Surgical excision of the tumor is the treatment of choice for the majority of cats suspected of thymoma-associated exfoliative dermatitis. The prognosis for animals with non-invasive and resectable thymomas is good, with skin lesions gradually resolving after tumor excision. In cats treated with surgical excision alone, an overall 3-year survival rate of 74% has been observed. In contrast, cats with invasive thymomas have higher recurrence rates and, postoperatively, mortality ranging from 11% to 22%.
Diffuse dorsolumbar alopecia related to a thymoma
Exfoliative Dermatitis Not Associated with Thymoma
A syndrome of exfoliative dermatitis similar to thymoma-associated exfoliative dermatitis has been reported in cats, but without a determined etiology.
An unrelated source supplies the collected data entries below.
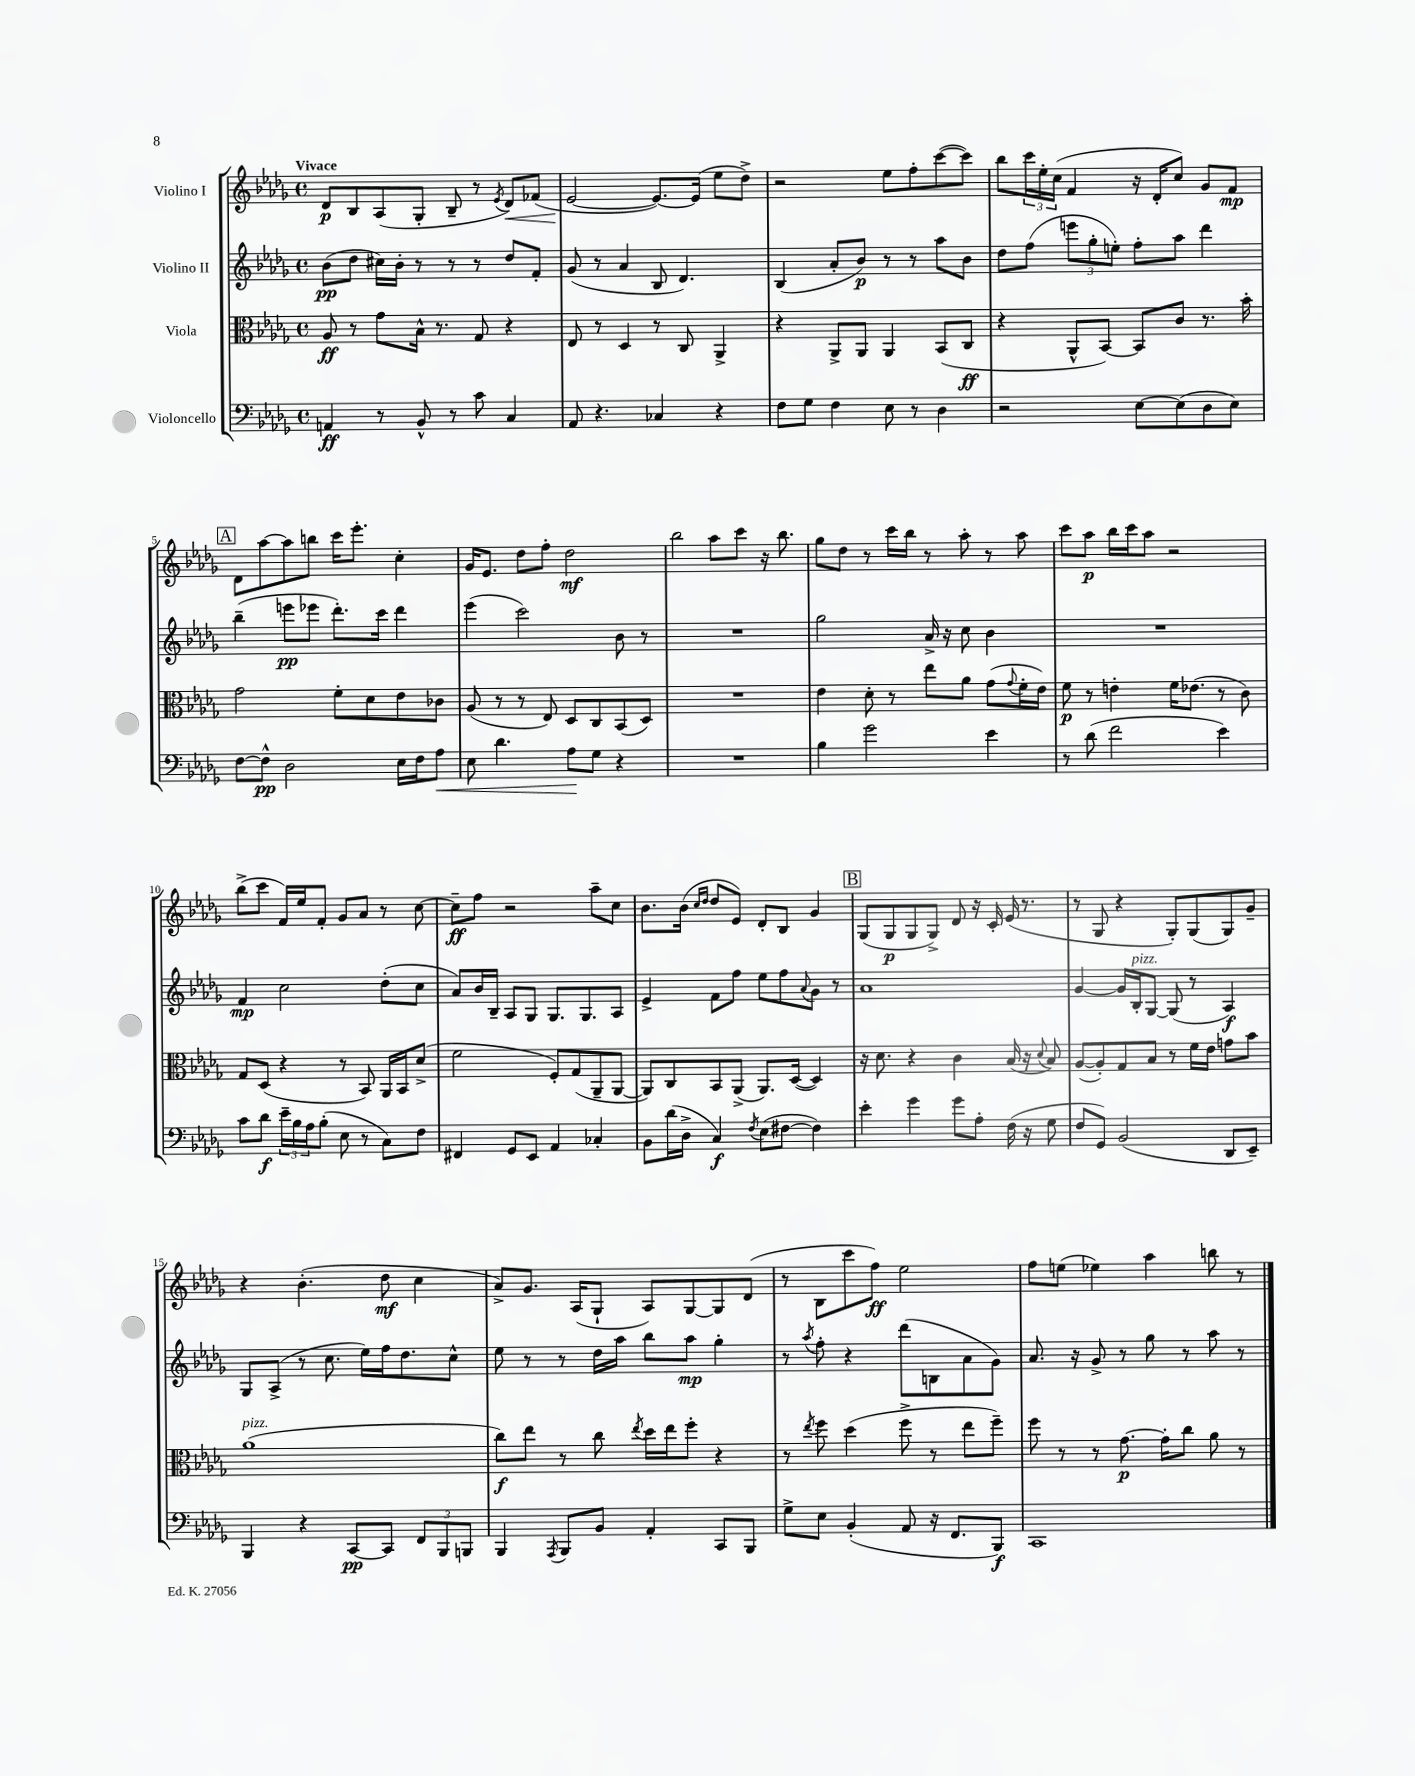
<<
\new StaffGroup <<
\new Staff = "s0" \with { instrumentName = "Violino I" } {
    \clef treble \key des \major \defaultTimeSignature \time 4/4 \tempo "Vivace"
    des'8\p bes8 aes8( ges8-. bes8-- r8 \acciaccatura { ees'8 } des'8\<) fes'8( |
    ees'2~\! ees'8.~) ees'16( ees''8 des''8->) |
    r2 ees''8 f''8-. c'''8~( c'''8) |
    bes''8 \tuplet 3/2 { c'''16 ees''16-. c''16( } f'4 r16 des'16-. c''8) ges'8 f'8\mp |
    \mark \markup { \box "A" } des'8 aes''8~ aes''8 b''8 c'''16 ees'''8.-. c''4-. |
    ges'16 ees'8. des''8 f''8-. des''2\mf |
    bes''2 aes''8 c'''8 r16 bes''8. |
    ges''8 des''8 r8 c'''16 bes''16 r8 aes''8-. r8 aes''8 |
    c'''8 aes''8\p bes''16 c'''16 aes''8 r2 |
    bes''8->( c'''8 f'16) ees''16 f'8-. ges'8 aes'8 r8 c''8~ |
    c''8--\ff f''8 r2 aes''8-- c''8 |
    bes'8. bes'16( \grace { c''16 des''16 } des''8 ees'8) des'8-. bes8 ges'4 |
    \mark \markup { \box "B" } ges8( ges8\p ges8 ges8->) des'8 r16 c'16-. ees'16( r8. |
    r8 ges8 r4 ges8-.) ges8( ges8) ges'8-- |
    r4 bes'4.-.( des''8\mf c''4 |
    aes'8->) ges'8. aes16( ges8-! aes8) ges8~ ges8 des'8( |
    r8 bes8 c'''8 f''8\ff) ees''2 |
    f''8 e''8( ees''4) aes''4 b''8 r8 \bar "|." |
}
\new Staff = "s1" \with { instrumentName = "Violino II" } {
    \clef treble \key des \major \defaultTimeSignature \time 4/4
    bes'8\pp( des''8 cis''16) bes'16-. r8 r8 r8 des''8 f'8-. |
    ges'8( r8 aes'4 bes8 des'4.) |
    bes4( aes'8-. bes'8\p) r8 r8 aes''8 bes'8 |
    des''8 f''8( \tuplet 3/2 { e'''8 ges''8-. e''8-.) } f''8-. aes''8 des'''4 |
    \mark \markup { \box "A" } bes''4--( e'''8\pp ees'''8 des'''8.-.) c'''16 des'''4 |
    ees'''4( c'''2) bes'8 r8 |
    R1 |
    ges''2 aes'16-> r16 c''8 bes'4 |
    R1 |
    f'4\mp c''2 des''8-.( c''8 |
    aes'8) bes'16 bes16-- aes8 ges8 ges8. ges8. aes8 |
    ees'4-> f'8 f''8 ees''8 f''8 \appoggiatura { aes'8 } ges'8 r8 |
    \mark \markup { \box "B" } aes'1 |
    ges'4~ ges'16 bes16-.^\markup { \italic "pizz." } ges8~ ges8( r8 aes4\f) |
    ges8 aes8->( r8 c''8. ees''16) f''16 des''8. c''8-^ |
    ees''8 r8 r8 des''16 aes''16 bes''8 aes''8\mp ges''4-. |
    r8 \acciaccatura { aes''8 } f''8-. r4 des'''8( b8 aes'8 ges'8) |
    aes'8. r16 ges'8-> r8 ges''8 r8 aes''8 r8 \bar "|." |
}
\new Staff = "s2" \with { instrumentName = "Viola" } {
    \clef alto \key des \major \defaultTimeSignature \time 4/4
    aes8\ff r8 ges'8 bes16-^ r8. ges8 r4 |
    ees8 r8 des4 r8 c8 aes,4-> |
    r4 aes,8-> aes,8 aes,4 bes,8( c8\ff |
    r4 aes,8-^ bes,8~) bes,8 c'8 r8. bes'16-. |
    \mark \markup { \box "A" } ges'2 f'8-. des'8 ees'8 ces'8 |
    aes8( r8 r8 ees8) des8 c8 bes,8( des8) |
    R1 |
    ees'4 des'8-. r8 ees''8 aes'8 ges'8( \appoggiatura { ges'8 } f'16-. ees'16) |
    f'8\p r8 e'4-. f'16 ees'8.( r8 c'8) |
    ges8 des8( r4 r8 bes,8) aes,16 bes,16 des'8->( |
    f'2 f8-.) ges8( aes,8-- aes,8~ |
    aes,8) c8 bes,8 aes,8->( aes,8.) des16~( des4) |
    \mark \markup { \box "B" } r16 des'8. r4 c'4 bes16( r16 \appoggiatura { des'8 } bes8) |
    aes8~( aes8-.) ges8 bes8 r8 f'16 ees'16 g'8 bes'8 |
    aes'1^\markup { \italic "pizz." }( |
    c''8\f) ees''8 r8 c''8 \acciaccatura { ees''8 } des''16 ees''16 f''8-. r4 |
    r8 \acciaccatura { ees''8 } f''8 des''4( f''8-> r8 ees''8 f''8--) |
    f''8 r8 r8 ges'8.~\p ges'16-. c''8 aes'8 r8 \bar "|." |
}
\new Staff = "s3" \with { instrumentName = "Violoncello" } {
    \clef bass \key des \major \defaultTimeSignature \time 4/4
    a,4\ff r8 bes,8-^ r8 c'8 c4 |
    aes,8 r4. ces4 r4 |
    f8 ges8 f4 ees8 r8 des4 |
    r2 ees8~ ees8( des8 ees8) |
    \mark \markup { \box "A" } f8~ f8-^\pp des2 ees16 f16 aes8\< |
    ees8 des'4. aes8\! ges8 r4 |
    R1 |
    bes4 ges'2 ees'4 |
    r8 des'8( f'2 ees'4) |
    c'8 des'8\f \tuplet 3/2 { ees'16-- bes16 aes16 } bes8-.( ees8 r8 c8) f8 |
    fis,4 ges,8 ees,8 aes,4 ces4-. |
    bes,8 des'16( des16-> c4\f) \acciaccatura { f8 } ees8( fis8~ fis4) |
    \mark \markup { \box "B" } ees'4-. ges'4 ges'8 aes8-. f16( r16 ges8 |
    f8 ges,8) bes,2( des,8 ees,8--) |
    bes,,4 r4 c,8~\pp c,8 \tuplet 3/2 { f,8 bes,,8 b,,8 } |
    bes,,4 \acciaccatura { aes,,8 } bes,,8 bes,8 aes,4-. c,8 bes,,8 |
    ges8-> ees8 bes,4-.( aes,8 r16 f,8. bes,,8\f) |
    c,1 \bar "|." |
}
>>
>>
This condition is called exfoliative dermatitis not associated with thymoma because the skin lesions and histopathological examination are indistinguishable from cases of thymoma-associated exfoliative dermatitis. In cats that benefited from long-term follow-up, no development of thymoma was observed.
As with thymoma-associated exfoliative dermatitis, an immune-mediated process is suggested for exfoliative dermatitis not associated with thymoma, with CD3+ T-lymphocyte infiltration and epidermal cytotoxicity on histological examination.
For all cats with exfoliative dermatitis, imaging examination is crucial to confirm or rule out the presence of a cranial mediastinal mass, as the treatment protocol changes radically for exfoliative dermatitis not associated with thymoma.
Cats with exfoliative dermatitis not associated with thymoma respond to immunosuppressive treatment, and most patients require long-term treatment to maintain remission. The majority of cases achieve remission with modified cyclosporine (6.75-7.5 mg/kg every 24 hours) alone or in combination with prednisolone (2-4 mg/kg every 24 hours). Relapses may occur, particularly if immunosuppressive therapy is discontinued.
In conclusion, although immune-mediated skin diseases in cats are rare, they can be associated with severe systemic clinical signs, leading to poor quality of life and sometimes euthanasia. In-depth knowledge of the distinctive clinical characteristics of different immune-mediated skin disorders is essential to enable early and accurate diagnosis, as well as appropriate treatment.
Banovic F, Gomes P, Trainor K. Feline immune-mediated skin disorders – Part 1. J Feline Med Surg. 2025;27:1-13.